Sriracha, the Southeast Asian chili sauce—and in more recent years, white people catnip—long ago went the way of rosé and avocado toast, which is to say that its ubiquity reached unsustainable levels. By now, it has become so overexposed that even the most forgiving sauce fanatics are feeling uneasy.
Two sriracha-related news stories out this week could mark the final nails in the spicy coffin of the maniacal trendiness surrounding this beloved condiment. Heed this golden rule, future sauce publicists: If you're available as part of a new gimmick item at a major fast-food chain, you're just not that cool anymore.
Actually, that's not fair. When we first heard that McDonald's was testing a new Sriracha Big Mac, outwardly, we may have rolled our eyes, but inwardly, we said something closer to "gimme." Even all the hyperbole—that this was the first time McDonald's had ever modified the Big Mac in its 50-year existence, for instance, or McDonald's spokeswoman Becca Hary calling the new burger a "milestone for McDonald's"—kind of worked.

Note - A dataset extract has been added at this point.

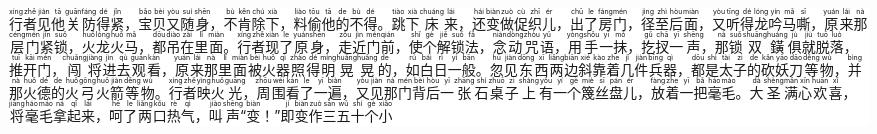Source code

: <ruby>行<rt>xíng</rt></ruby><ruby>者<rt>zhě</rt></ruby><ruby>见<rt>jiàn</rt></ruby><ruby>他<rt>tā</rt></ruby><ruby>关<rt>guān</rt></ruby><ruby>防<rt>fáng</rt></ruby><ruby>得<rt>dé</rt></ruby><ruby>紧<rt>jǐn</rt></ruby>，<ruby>宝<rt>bǎo</rt></ruby><ruby>贝<rt>bèi</rt></ruby><ruby>又<rt>yòu</rt></ruby><ruby>随<rt>suí</rt></ruby><ruby>身<rt>shēn</rt></ruby>，<ruby>不<rt>bù</rt></ruby><ruby>肯<rt>kěn</rt></ruby><ruby>除<rt>chú</rt></ruby><ruby>下<rt>xià</rt></ruby>，<ruby>料<rt>liào</rt></ruby><ruby>偷<rt>tōu</rt></ruby><ruby>他<rt>tā</rt></ruby><ruby>的<rt>de</rt></ruby><ruby>不<rt>bù</rt></ruby><ruby>得<rt>dé</rt></ruby>。<ruby>跳<rt>tiào</rt></ruby><ruby>下<rt>xià</rt></ruby><ruby>床<rt>chuáng</rt></ruby><ruby>来<rt>lái</rt></ruby>，<ruby>还<rt>hái</rt></ruby><ruby>变<rt>biàn</rt></ruby><ruby>做<rt>zuò</rt></ruby><ruby>促<rt>cù</rt></ruby><ruby>织<rt>zhī</rt></ruby><ruby>儿<rt>ér</rt></ruby>，<ruby>出<rt>chū</rt></ruby><ruby>了<rt>le</rt></ruby><ruby>房<rt>fáng</rt></ruby><ruby>门<rt>mén</rt></ruby>，<ruby>径<rt>jìng</rt></ruby><ruby>至<rt>zhì</rt></ruby><ruby>后<rt>hòu</rt></ruby><ruby>面<rt>miàn</rt></ruby>，<ruby>又<rt>yòu</rt></ruby><ruby>听<rt>tīng</rt></ruby><ruby>得<rt>dé</rt></ruby><ruby>龙<rt>lóng</rt></ruby><ruby>吟<rt>yín</rt></ruby><ruby>马<rt>mǎ</rt></ruby><ruby>嘶<rt>sī</rt></ruby>，<ruby>原<rt>yuán</rt></ruby><ruby>来<rt>lái</rt></ruby><ruby>那<rt>nà</rt></ruby><ruby>层<rt>céng</rt></ruby><ruby>门<rt>mén</rt></ruby><ruby>紧<rt>jǐn</rt></ruby><ruby>锁<rt>suǒ</rt></ruby>，<ruby>火<rt>huǒ</rt></ruby><ruby>龙<rt>lóng</rt></ruby><ruby>火<rt>huǒ</rt></ruby><ruby>马<rt>mǎ</rt></ruby>，<ruby>都<rt>dōu</rt></ruby><ruby>吊<rt>diào</rt></ruby><ruby>在<rt>zài</rt></ruby><ruby>里<rt>lǐ</rt></ruby><ruby>面<rt>miàn</rt></ruby>。<ruby>行<rt>xíng</rt></ruby><ruby>者<rt>zhě</rt></ruby><ruby>现<rt>xiàn</rt></ruby><ruby>了<rt>le</rt></ruby><ruby>原<rt>yuán</rt></ruby><ruby>身<rt>shēn</rt></ruby>，<ruby>走<rt>zǒu</rt></ruby><ruby>近<rt>jìn</rt></ruby><ruby>门<rt>mén</rt></ruby><ruby>前<rt>qián</rt></ruby>，<ruby>使<rt>shǐ</rt></ruby><ruby>个<rt>gè</rt></ruby><ruby>解<rt>jiě</rt></ruby><ruby>锁<rt>suǒ</rt></ruby><ruby>法<rt>fǎ</rt></ruby>，<ruby>念<rt>niàn</rt></ruby><ruby>动<rt>dòng</rt></ruby><ruby>咒<rt>zhòu</rt></ruby><ruby>语<rt>yǔ</rt></ruby>，<ruby>用<rt>yòng</rt></ruby><ruby>手<rt>shǒu</rt></ruby><ruby>一<rt>yī</rt></ruby><ruby>抹<rt>mǒ</rt></ruby>，<ruby>扢<rt>gǔ</rt></ruby><ruby>扠<rt>chā</rt></ruby><ruby>一<rt>yī</rt></ruby><ruby>声<rt>shēng</rt></ruby>，<ruby>那<rt>nà</rt></ruby><ruby>锁<rt>suǒ</rt></ruby><ruby>双<rt>shuāng</rt></ruby><ruby>鐄<rt>huáng</rt></ruby><ruby>俱<rt>jù</rt></ruby><ruby>就<rt>jiù</rt></ruby><ruby>脱<rt>tuō</rt></ruby><ruby>落<rt>luò</rt></ruby>，<ruby>推<rt>tuī</rt></ruby><ruby>开<rt>kāi</rt></ruby><ruby>门<rt>mén</rt></ruby>，<ruby>闯<rt>chuǎng</rt></ruby><ruby>将<rt>jiàng</rt></ruby><ruby>进<rt>jìn</rt></ruby><ruby>去<rt>qù</rt></ruby><ruby>观<rt>guān</rt></ruby><ruby>看<rt>kàn</rt></ruby>，<ruby>原<rt>yuán</rt></ruby><ruby>来<rt>lái</rt></ruby><ruby>那<rt>nà</rt></ruby><ruby>里<rt>lǐ</rt></ruby><ruby>面<rt>miàn</rt></ruby><ruby>被<rt>bèi</rt></ruby><ruby>火<rt>huǒ</rt></ruby><ruby>器<rt>qì</rt></ruby><ruby>照<rt>zhào</rt></ruby><ruby>得<rt>dé</rt></ruby><ruby>明<rt>míng</rt></ruby><ruby>晃<rt>huǎng</rt></ruby><ruby>晃<rt>huǎng</rt></ruby><ruby>的<rt>de</rt></ruby>，<ruby>如<rt>rú</rt></ruby><ruby>白<rt>bái</rt></ruby><ruby>日<rt>rì</rt></ruby><ruby>一<rt>yì</rt></ruby><ruby>般<rt>bān</rt></ruby>。<ruby>忽<rt>hū</rt></ruby><ruby>见<rt>jiàn</rt></ruby><ruby>东<rt>dōng</rt></ruby><ruby>西<rt>xī</rt></ruby><ruby>两<rt>liǎng</rt></ruby><ruby>边<rt>biān</rt></ruby><ruby>斜<rt>xié</rt></ruby><ruby>靠<rt>kào</rt></ruby><ruby>着<rt>zhe</rt></ruby><ruby>几<rt>jǐ</rt></ruby><ruby>件<rt>jiàn</rt></ruby><ruby>兵<rt>bīng</rt></ruby><ruby>器<rt>qì</rt></ruby>，<ruby>都<rt>dōu</rt></ruby><ruby>是<rt>shì</rt></ruby><ruby>太<rt>tài</rt></ruby><ruby>子<rt>zi</rt></ruby><ruby>的<rt>de</rt></ruby><ruby>砍<rt>kǎn</rt></ruby><ruby>妖<rt>yāo</rt></ruby><ruby>刀<rt>dāo</rt></ruby><ruby>等<rt>děng</rt></ruby><ruby>物<rt>wù</rt></ruby>，<ruby>并<rt>bìng</rt></ruby><ruby>那<rt>nà</rt></ruby><ruby>火<rt>huǒ</rt></ruby><ruby>德<rt>dé</rt></ruby><ruby>的<rt>de</rt></ruby><ruby>火<rt>huǒ</rt></ruby><ruby>弓<rt>gōng</rt></ruby><ruby>火<rt>huǒ</rt></ruby><ruby>箭<rt>jiàn</rt></ruby><ruby>等<rt>děng</rt></ruby><ruby>物<rt>wù</rt></ruby>。<ruby>行<rt>xíng</rt></ruby><ruby>者<rt>zhě</rt></ruby><ruby>映<rt>yìng</rt></ruby><ruby>火<rt>huǒ</rt></ruby><ruby>光<rt>guāng</rt></ruby>，<ruby>周<rt>zhōu</rt></ruby><ruby>围<rt>wéi</rt></ruby><ruby>看<rt>kàn</rt></ruby><ruby>了<rt>le</rt></ruby><ruby>一<rt>yī</rt></ruby><ruby>遍<rt>biàn</rt></ruby>，<ruby>又<rt>yòu</rt></ruby><ruby>见<rt>jiàn</rt></ruby><ruby>那<rt>nà</rt></ruby><ruby>门<rt>mén</rt></ruby><ruby>背<rt>bèi</rt></ruby><ruby>后<rt>hòu</rt></ruby><ruby>一<rt>yī</rt></ruby><ruby>张<rt>zhāng</rt></ruby><ruby>石<rt>shí</rt></ruby><ruby>桌<rt>zhuō</rt></ruby><ruby>子<rt>zi</rt></ruby><ruby>上<rt>shàng</rt></ruby><ruby>有<rt>yǒu</rt></ruby><ruby>一<rt>yí</rt></ruby><ruby>个<rt>gè</rt></ruby><ruby>篾<rt>miè</rt></ruby><ruby>丝<rt>sī</rt></ruby><ruby>盘<rt>pán</rt></ruby><ruby>儿<rt>ér</rt></ruby>，<ruby>放<rt>fàng</rt></ruby><ruby>着<rt>zhe</rt></ruby><ruby>一<rt>yī</rt></ruby><ruby>把<rt>bǎ</rt></ruby><ruby>毫<rt>háo</rt></ruby><ruby>毛<rt>máo</rt></ruby>。<ruby>大<rt>dà</rt></ruby><ruby>圣<rt>shèng</rt></ruby><ruby>满<rt>mǎn</rt></ruby><ruby>心<rt>xīn</rt></ruby><ruby>欢<rt>huān</rt></ruby><ruby>喜<rt>xǐ</rt></ruby>，<ruby>将<rt>jiāng</rt></ruby><ruby>毫<rt>háo</rt></ruby><ruby>毛<rt>máo</rt></ruby><ruby>拿<rt>ná</rt></ruby><ruby>起<rt>qǐ</rt></ruby><ruby>来<rt>lái</rt></ruby>，<ruby>呵<rt>hē</rt></ruby><ruby>了<rt>le</rt></ruby><ruby>两<rt>liǎng</rt></ruby><ruby>口<rt>kǒu</rt></ruby><ruby>热<rt>rè</rt></ruby><ruby>气<rt>qì</rt></ruby>，<ruby>叫<rt>jiào</rt></ruby><ruby>声<rt>shēng</rt></ruby>“<ruby>变<rt>biàn</rt></ruby>！”<ruby>即<rt>jí</rt></ruby><ruby>变<rt>biàn</rt></ruby><ruby>作<rt>zuò</rt></ruby><ruby>三<rt>sān</rt></ruby><ruby>五<rt>wǔ</rt></ruby><ruby>十<rt>shí</rt></ruby><ruby>个<rt>gè</rt></ruby><ruby>小<rt>xiǎo</rt></ruby>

Columbus, Ohio—the only place the Sriracha Big Mac is currently served—started not seeming all that far to go for a burger. McDonald's locations in Bangkok have long-served burgers with sweet chili sauce, and (pardon the turn of phrase) that shit is dope.
But then the sriracha lobby had to go and take things a step too far.
Over the years, most people's relationship to sriracha followed a pattern: Scoff and dismiss, then taste and embrace. In time, we've all been convinced that sriracha belongs on our eggs, on our burgers, on our fried chicken, in our beers, and in our Bloody Marys. Hell, at this point, getting us to put sriracha on our chocolate soufflés wouldn't even really take that much convincing. But one place sriracha doesn't belong, and will never belong, is all over a goddamn Lexus.
Now, we don't mean that Sriracha can't go in your car; it should. Keep some in the glove box if you want to. What we mean is this. Prepare to shake your head while we introduce the new 2017 Lexus Sriracha IS, the company's first food-themed car. Its paint job is based on the iconic rooster sauce bottle produced by Huy Fong Foods, and the paint even apparently has actual sriracha in it, complete with bits of artificial chili flake.
The car boasts a good amount of new features of the "WTF does this even mean?" variety. Take, for example, the steering wheel: "The steering wheel, for instance, has been injected with a Sriracha-like liquid that was then cast in resin, and comes complete with a warning for 'Hot Handling.'"
OK... (backing away slowly...)
Listen, whether you're an accountant or a hot sauce trend, getting an impractical bright red car means the same thing: a pending midlife crisis. So, lords of the sriracha trend, let us tell you what we would tell a human man who has reached a similar point in his journey on Earth: This has gone too far, and you will someday die.
That may sound strong, but this whole thing has really made the scales fall from our eyes. Yes, sriracha tastes good—pretty great, actually—but for too long, we've been sucking it down at every meal without even asking why. Sriracha is all we know, and we need a break.
Does anybody remember what ketchup even tastes like?